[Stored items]

*** Begin section ***

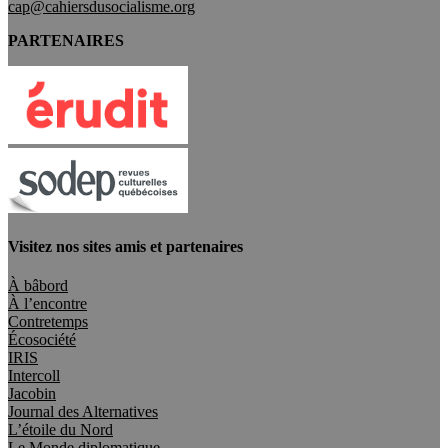
cap@cahiersdusocialisme.org
PARTENAIRES
Visitez nos sites amis et partenaires
À bâbord
À l’encontre
Contretemps
Écosociété
IRIS
Intercoll
Jacobin
Journal des Alternatives
L’étoile du Nord
Le Monde diplomatique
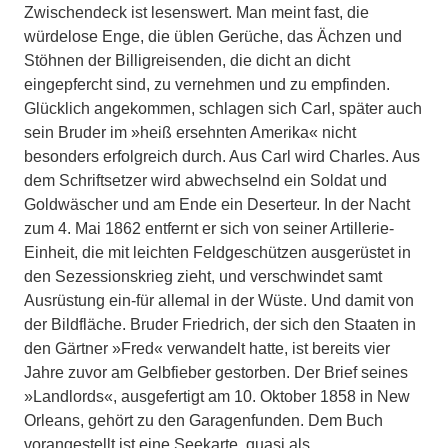
Zwischendeck ist lesenswert. Man meint fast, die
würdelose Enge, die üblen Gerüche, das Ächzen und
Stöhnen der Billigreisenden, die dicht an dicht
eingepfercht sind, zu vernehmen und zu empfinden.
Glücklich angekommen, schlagen sich Carl, später auch
sein Bruder im »heiß ersehnten Amerika« nicht
besonders erfolgreich durch. Aus Carl wird Charles. Aus
dem Schriftsetzer wird abwechselnd ein Soldat und
Goldwäscher und am Ende ein Deserteur. In der Nacht
zum 4. Mai 1862 entfernt er sich von seiner Artillerie-
Einheit, die mit leichten Feldgeschützen ausgerüstet in
den Sezessionskrieg zieht, und verschwindet samt
Ausrüstung ein-für allemal in der Wüste. Und damit von
der Bildfläche. Bruder Friedrich, der sich den Staaten in
den Gärtner »Fred« verwandelt hatte, ist bereits vier
Jahre zuvor am Gelbfieber gestorben. Der Brief seines
»Landlords«, ausgefertigt am 10. Oktober 1858 in New
Orleans, gehört zu den Garagenfunden. Dem Buch
vorangestellt ist eine Seekarte, quasi als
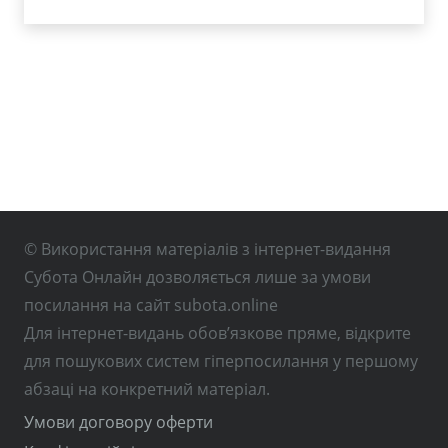
© Використання матеріалів з інтернет-видання
Субота Онлайн дозволяється лише за умови
посилання на сайт subota.online
Для інтернет-видань обов’язкове пряме, відкрите
для пошукових систем гіперпосилання у першому
абзаці на конкретний матеріал.
Умови договору оферти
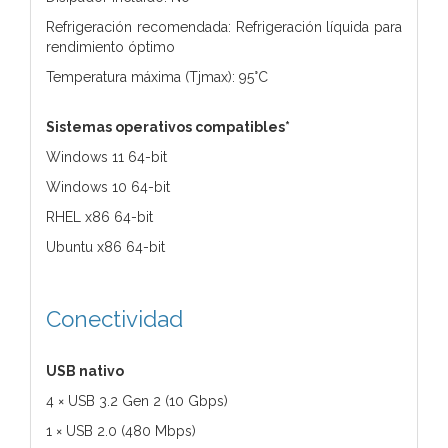
Refrigeración recomendada: Refrigeración líquida para
rendimiento óptimo
Temperatura máxima (Tjmax): 95°C
Sistemas operativos compatibles*
Windows 11 64-bit
Windows 10 64-bit
RHEL x86 64-bit
Ubuntu x86 64-bit
Conectividad
USB nativo
4 × USB 3.2 Gen 2 (10 Gbps)
1 × USB 2.0 (480 Mbps)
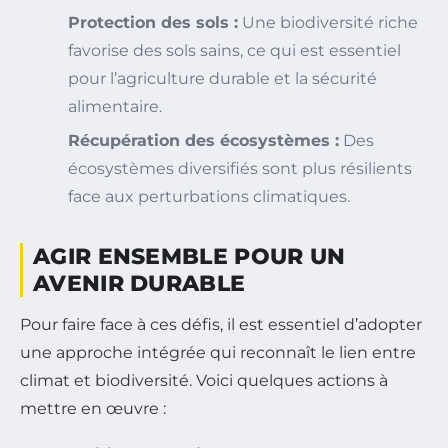
Protection des sols :
Une biodiversité riche
favorise des sols sains, ce qui est essentiel
pour l’agriculture durable et la sécurité
alimentaire.
Récupération des écosystèmes :
Des
écosystèmes diversifiés sont plus résilients
face aux perturbations climatiques.
AGIR ENSEMBLE POUR UN
AVENIR DURABLE
Pour faire face à ces défis, il est essentiel d’adopter
une approche intégrée qui reconnaît le lien entre
climat et biodiversité. Voici quelques actions à
mettre en œuvre :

*** End section ***

▸ **EXERCISE GOAL**: Nothing but the lines above from the one containing "dem Schriftsetzer wird" through the one containing "den Sezessionskrieg zieht, und" should appear in the answer, each repeated exactly.

▸ **RESPONSE TO THIS EXERCISE**:
dem Schriftsetzer wird abwechselnd ein Soldat und
Goldwäscher und am Ende ein Deserteur. In der Nacht
zum 4. Mai 1862 entfernt er sich von seiner Artillerie-
Einheit, die mit leichten Feldgeschützen ausgerüstet in
den Sezessionskrieg zieht, und verschwindet samt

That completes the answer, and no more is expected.